Researchers are testing treated sewage sludge, called biosolids, for use in urban settings.
In a new study, researchers combined high-quality biosolids with other urban waste – food and yard waste, sawdust, nut shells, for example. They found several such mixtures to be acceptable in terms of smell and looks, and the mixtures also supported plant growth.
Using biosolids and urban waste to make topsoil or engineer additions that increase soil fertility has several benefits.
“Soil additions must have nutrients, and ideally organic matter, to support plant growth,” says Ryan Batjiaka, a researcher at the University of Washington. “We are currently very dependent on finite resources to supply these nutrients.”
For example, phosphorus is often extracted from mines as rock phosphate. Nitrogen is synthetically produced using a process that consumes 3% to 5% of global natural gas production.
“When we use biosolids and urban residuals to create topsoil or soil additions, we are not extracting these finite resources,” says Batjiaka. “Instead, we are recycling nutrients that flow through the systems we manage.”
This concept extends to topsoil as well. “We can import virgin topsoil, which degrades land elsewhere,” he says. “It’s preferable, though, if we can use urban residuals to provide what’s needed to create topsoils.”
Batjiaka understands that there can be doubts and uncertainty about using municipal waste. “That’s where science plays an important role,” he says. “Research can provide objective information on an important resource our society will be producing endlessly.”
The municipal biosolids used in the study were processed rigorously to make them safe. After processing, they met stringent Environmental Protection Agency requirements for unrestricted use.
The researchers mixed the processed biosolids with different yard or lumber waste and sand. They also had mixtures that included biochar. Biochar is derived from careful burning of plant material to retain high amounts of carbon.
Cucumber, radish and petunia seeds were planted in the different mixtures. The researchers tested both how often the seeds germinated (for cucumber and radish) and how well the plants grew (petunia). They compared results using the biosolid mixtures to results when using commercially available potting soils.
Several of the biosolid mixtures showed promising support for plant growth. In particular, biosolid and yard waste blends performed well.
Do they pass the sniff test?
But biosolid mixtures need to do more than simply support plant growth. They need to look and smell good, as well.
A group of volunteers were asked to assess and grade the visual and odor appeal of the different mixtures.
The volunteers scored several mixtures positively. Among the mixtures they ranked most positively were those made up of half biosolids and half wood waste – with no added sand.
Researchers noticed that the biosolid blends that volunteers preferred tended to be the ones that also supported good plant growth.
“This actually makes sense,” Batjiaka explains. “The characteristics that can reduce plant growth – like excessive ammonia – also have unpleasant odors.”

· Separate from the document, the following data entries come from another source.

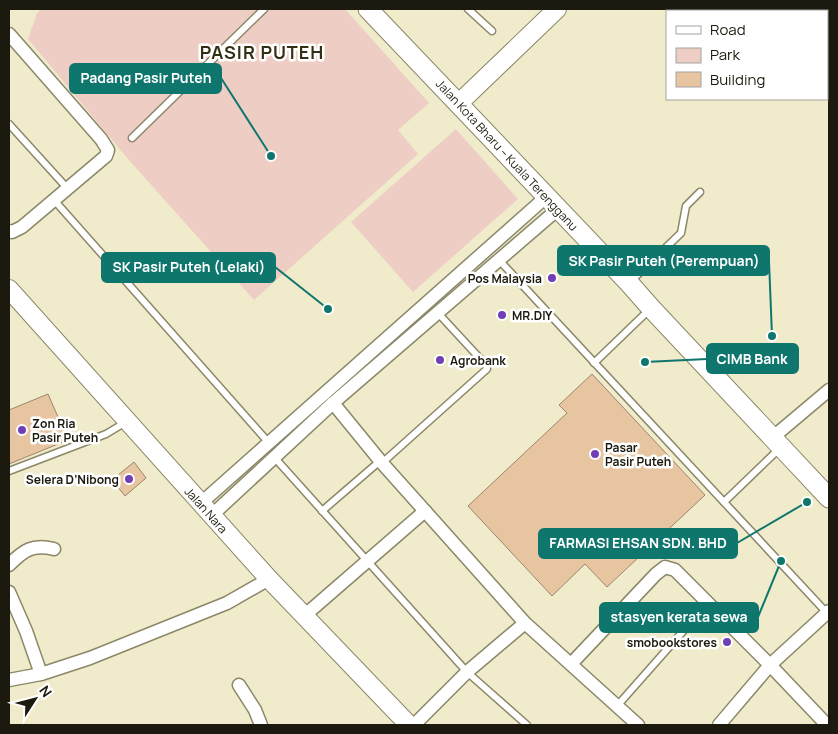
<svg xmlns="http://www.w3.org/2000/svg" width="838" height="734" viewBox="0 0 838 734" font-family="Manrope,sans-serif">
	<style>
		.green { fill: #eecdc4 }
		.building { fill: #e7c5a1; stroke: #9c856e }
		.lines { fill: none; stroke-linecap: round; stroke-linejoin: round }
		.service-casing { stroke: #8b8768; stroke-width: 9 }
		.minor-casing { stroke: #8b8768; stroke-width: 15 }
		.secondary-casing { stroke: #8b8768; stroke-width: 20 }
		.primary-casing { stroke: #8b8768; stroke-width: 21 }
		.service { stroke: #fff; stroke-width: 6 }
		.minor { stroke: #fff; stroke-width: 12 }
		.secondary { stroke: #fff; stroke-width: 18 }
		.primary { stroke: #fff; stroke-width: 19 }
		.poi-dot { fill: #713eb5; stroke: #fff; stroke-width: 2 }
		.labels { text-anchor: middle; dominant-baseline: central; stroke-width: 5; stroke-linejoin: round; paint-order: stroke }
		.street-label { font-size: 12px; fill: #1c1a0e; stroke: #fff }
		.poi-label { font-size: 12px; font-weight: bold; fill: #1c1a0e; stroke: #fff; text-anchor: start }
		.district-label { font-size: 18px; font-weight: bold; letter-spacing: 1px; fill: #332f13; stroke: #fff }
		.leader { fill: none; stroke: #0f766e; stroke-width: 2 }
		.callout-dot { fill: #0f766e; stroke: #fff; stroke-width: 2 }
		.callout { fill: #0f766e; stroke: #0f766e; stroke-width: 2 }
		.callout-label { font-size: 14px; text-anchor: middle; font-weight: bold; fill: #fff }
	</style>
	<rect width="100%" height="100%" fill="#f0ebca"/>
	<g class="green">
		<polygon points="42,9 345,9 429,103 398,130 418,154 254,300 128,159 28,39 37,13"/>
		<polygon points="456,129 518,199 413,292 351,222"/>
	</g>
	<g class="building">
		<polygon points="592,374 705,495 607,587 585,564 552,596 468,506 567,413 559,405"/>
		<polygon points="48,394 68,440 9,464 9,410"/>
		<polygon points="134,462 146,478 125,496 112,480"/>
	</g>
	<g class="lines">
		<defs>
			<g id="service">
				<polyline points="468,9 492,31"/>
				<polyline points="9,124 68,189"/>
				<polyline points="132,138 264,9"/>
				<polyline points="54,200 269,443"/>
				<polyline points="499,260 827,613"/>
				<polyline points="630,282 681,233 686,206 700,192"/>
				<polyline points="594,363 650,309"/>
				<polyline points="274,457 467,672 527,725"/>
				<polyline points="382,463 487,369 486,365 437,312"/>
				<polyline points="9,471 106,434 126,422"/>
				<polyline points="724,502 780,448"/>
				<polyline points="322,511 380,461"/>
				<polyline points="617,706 708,603"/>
			</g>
			<g id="minor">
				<polyline points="800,9 802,11"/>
				<polyline points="9,34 101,139 108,150 106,156 22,227 12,232 9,231"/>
				<polyline points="827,45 829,49"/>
				<polyline points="333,403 382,463 525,623 638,725"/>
				<polyline points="772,438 829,390"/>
				<polyline points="200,504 546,197"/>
				<polyline points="211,516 333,403 558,209"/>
				<path d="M9 565C24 550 32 544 54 549"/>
				<polyline points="9,592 26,631 41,674"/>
				<polyline points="304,616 425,511"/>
				<polyline points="571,664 656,574 665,567 675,570 770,665 827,725"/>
				<polyline points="9,680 41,674 90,658 227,603 269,579"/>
				<polyline points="239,685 255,710 261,725"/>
				<polyline points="414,725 467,672 525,623"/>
				<polyline points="719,725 770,665 829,611"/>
			</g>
			<g id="secondary">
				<polyline points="458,104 557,9"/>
				<polyline points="9,289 269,579 409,725"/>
			</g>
			<polyline id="primary" points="368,9 629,283 651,308 829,498"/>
		</defs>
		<use href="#service" class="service-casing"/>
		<use href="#minor" class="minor-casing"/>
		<use href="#secondary" class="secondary-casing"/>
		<use href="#primary" class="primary-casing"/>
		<use href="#service" class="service"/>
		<use href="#minor" class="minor"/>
		<use href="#secondary" class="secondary"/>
		<use href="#primary" class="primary"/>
	</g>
	<g class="poi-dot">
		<circle cx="552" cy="278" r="5"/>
		<circle cx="502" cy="315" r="5"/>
		<circle cx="440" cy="360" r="5"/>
		<circle cx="22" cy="430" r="5"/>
		<circle cx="595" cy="454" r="5"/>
		<circle cx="129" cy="479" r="5"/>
		<circle cx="727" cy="642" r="5"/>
	</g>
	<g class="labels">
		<g class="street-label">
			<text transform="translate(507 155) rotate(47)">Jalan Kota Bharu – Kuala Terengganu</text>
			<text transform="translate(206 510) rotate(48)">Jalan Nara</text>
		</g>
		<g class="poi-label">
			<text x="542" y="278" text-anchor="end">Pos Malaysia</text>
			<text x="512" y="315">MR.DIY</text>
			<text x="450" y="360">Agrobank</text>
			<text x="32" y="423">Zon Ria<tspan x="32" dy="14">Pasir Puteh</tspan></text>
			<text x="605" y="447">Pasar<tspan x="605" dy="14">Pasir Puteh</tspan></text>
			<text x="119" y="479" text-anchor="end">Selera D’Nibong</text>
			<text x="717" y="642" text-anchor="end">smobookstores</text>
		</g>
		<g class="district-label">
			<text x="262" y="52">PASIR PUTEH</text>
		</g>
	</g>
	<path class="leader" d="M271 156L221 78M772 336L769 261M328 309L275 267M645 362L707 359M807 502L737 543M781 561L758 617"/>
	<g class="callout-dot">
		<circle cx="271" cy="156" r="5"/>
		<circle cx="772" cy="336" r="5"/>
		<circle cx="328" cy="309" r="5"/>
		<circle cx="645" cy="362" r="5"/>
		<circle cx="807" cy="502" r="5"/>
		<circle cx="781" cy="561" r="5"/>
	</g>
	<g class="callout">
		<rect x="70" y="64" width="151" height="29" rx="5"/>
		<rect x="558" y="246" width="211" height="29" rx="5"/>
		<rect x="102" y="253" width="173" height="29" rx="5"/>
		<rect x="707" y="344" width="91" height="29" rx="5"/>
		<rect x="539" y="529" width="198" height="29" rx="5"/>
		<rect x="600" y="603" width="158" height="29" rx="5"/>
	</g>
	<g class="callout-label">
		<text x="146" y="83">Padang Pasir Puteh</text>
		<text x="664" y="266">SK Pasir Puteh (Perempuan)</text>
		<text x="189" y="272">SK Pasir Puteh (Lelaki)</text>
		<text x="752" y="364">CIMB Bank</text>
		<text x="638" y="548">FARMASI EHSAN SDN. BHD</text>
		<text x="679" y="622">stasyen kerata sewa</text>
	</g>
	<rect width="838" height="734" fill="none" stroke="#1c1a0e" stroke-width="20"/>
	<rect x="666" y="10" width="162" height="90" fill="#ffffff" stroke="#a4a39f"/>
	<rect x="676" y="26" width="25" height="8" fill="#ffffff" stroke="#a4a39f"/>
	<text x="710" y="35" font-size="15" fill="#1c1a0e">Road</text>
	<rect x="676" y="48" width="25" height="15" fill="#eecdc4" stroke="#a4a39f"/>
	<text x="710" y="60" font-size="15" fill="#1c1a0e">Park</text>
	<rect x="676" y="72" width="25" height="15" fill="#e7c5a1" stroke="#a4a39f"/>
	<text x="710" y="85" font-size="15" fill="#1c1a0e">Building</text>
	<g transform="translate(35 699) rotate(54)" stroke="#ffffff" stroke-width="4" paint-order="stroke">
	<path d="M0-4L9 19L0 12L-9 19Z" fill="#1c1a0e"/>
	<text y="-8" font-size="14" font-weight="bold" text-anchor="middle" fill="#1c1a0e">N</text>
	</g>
</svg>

Ultimately, the study showed that municipal wastes can be used to create viable topsoil blends. These blends can then be used within and near the very municipalities that generate them.
That makes these biosolid blends sustainable and economical. “If we can produce soil products locally, we avoid trucking materials in from distant locations,” says Batjiaka. “That reduces costs and emissions.”
Batjiaka and colleagues are now working to scale up production of these biosolid blended soils.
“The demand for soil products in general can be expected to grow,” says Batjiaka. “Resource recovery – such as reusing municipal waste – provides vital tools for dealing with the critical environmental threats we are currently facing.”